#### Written task 1:
Can you put the rows that follow the Git workflow text into a JSON list of strings, with one string per line and blank lines omitted? Leave the pictures out.

#### Source text:
--------------------

Basic Git Workflow

#Local work:
        git checkout -b branch_name # creates and switches to branch_name
        git push --set-upstream origin branch_name # create branch on remote repo (github, etc)
        # do work on new branch, test work on new branch
        git add . # add new work to commit
        git commit -m 'commit message here'
        git push # now the remote repo has all of your changes in the branch_name

#Merge in work and push to master branch on remote repo (github, etc)
        git checkout master # switch to master branch so you can merge in your new changes
        git pull # sync up any changes that have been pushed to master by others
        git merge branch_name # merge your changes
        git push #push to remote repo

#All done, now clean up:
        git branch -d branch_name # delete local branch
        git push origin --delete branch_name # delete remote repo branch

Python + Virtualenv + Autoenv = A Dream Come True

Managing virtual environments for python development is not impossible, but also is not fun when you are constantly switching between projects.

--------------------

#### Provided entries:

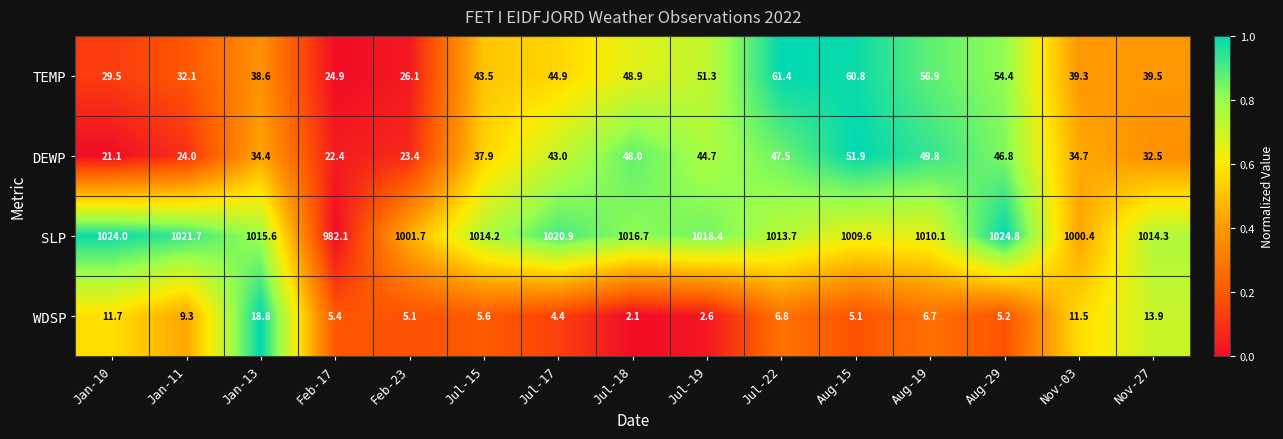

At Jul-19, list the series in order from smallest to largest.

WDSP, DEWP, TEMP, SLP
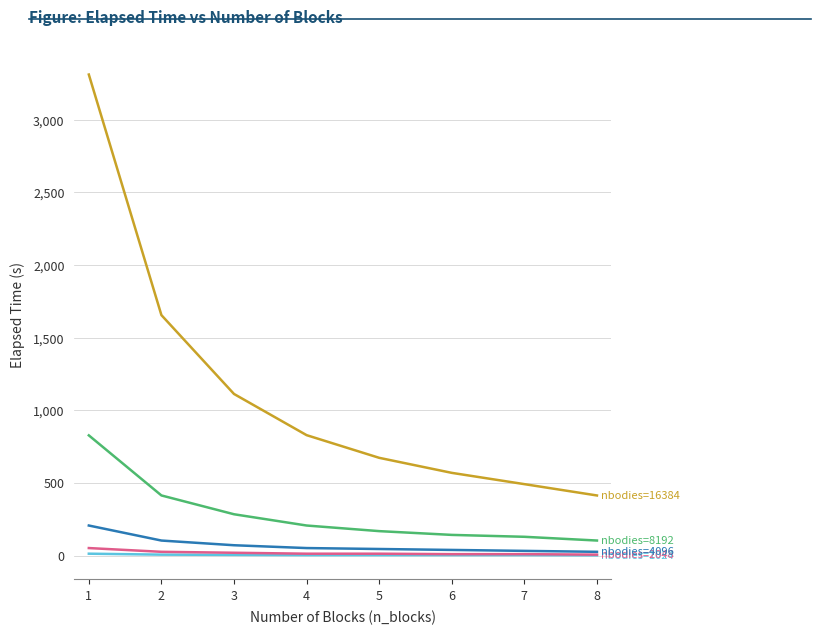

What is the greatest value displayed?

3311.2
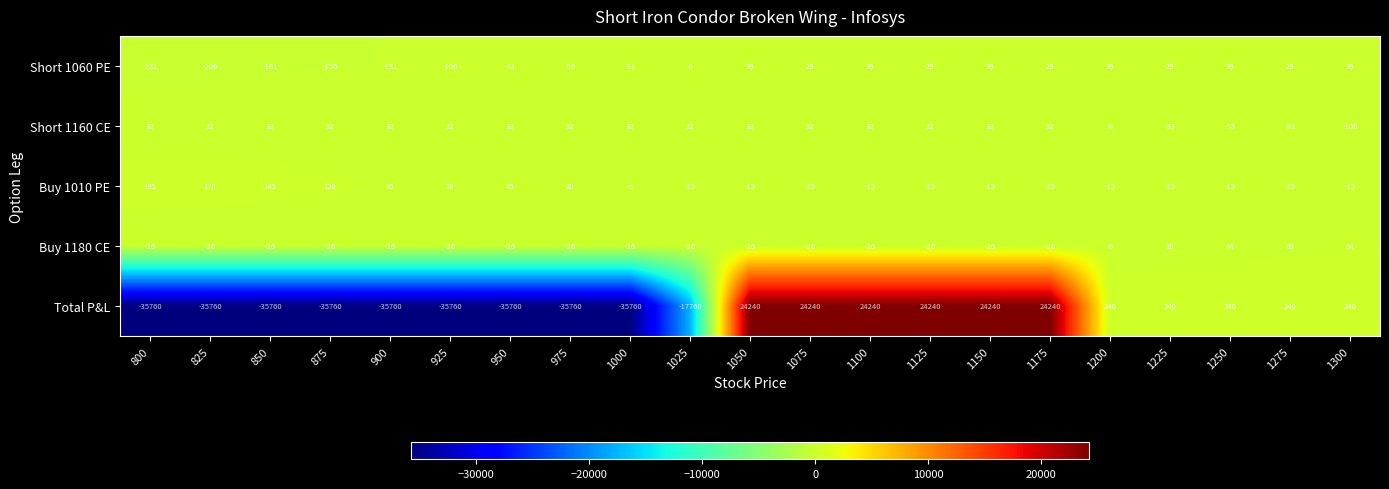

What is the smallest value displayed?

-35760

--------------------

#### Written task 2:
In the Git workflow text:
(a) Which command creates and switches to branch_name?
(b) Which command syncs changes that others have pushed to master?
(c) Which command deletes the local branch?

#### Reply 1:
[
  "At Jul-19, list the series in order from smallest to largest.",
  "WDSP, DEWP, TEMP, SLP",
  "What is the greatest value displayed?",
  "3311.2",
  "What is the smallest value displayed?",
  "-35760"
]

#### Reply 2:
(a) git checkout -b branch_name
(b) git pull
(c) git branch -d branch_name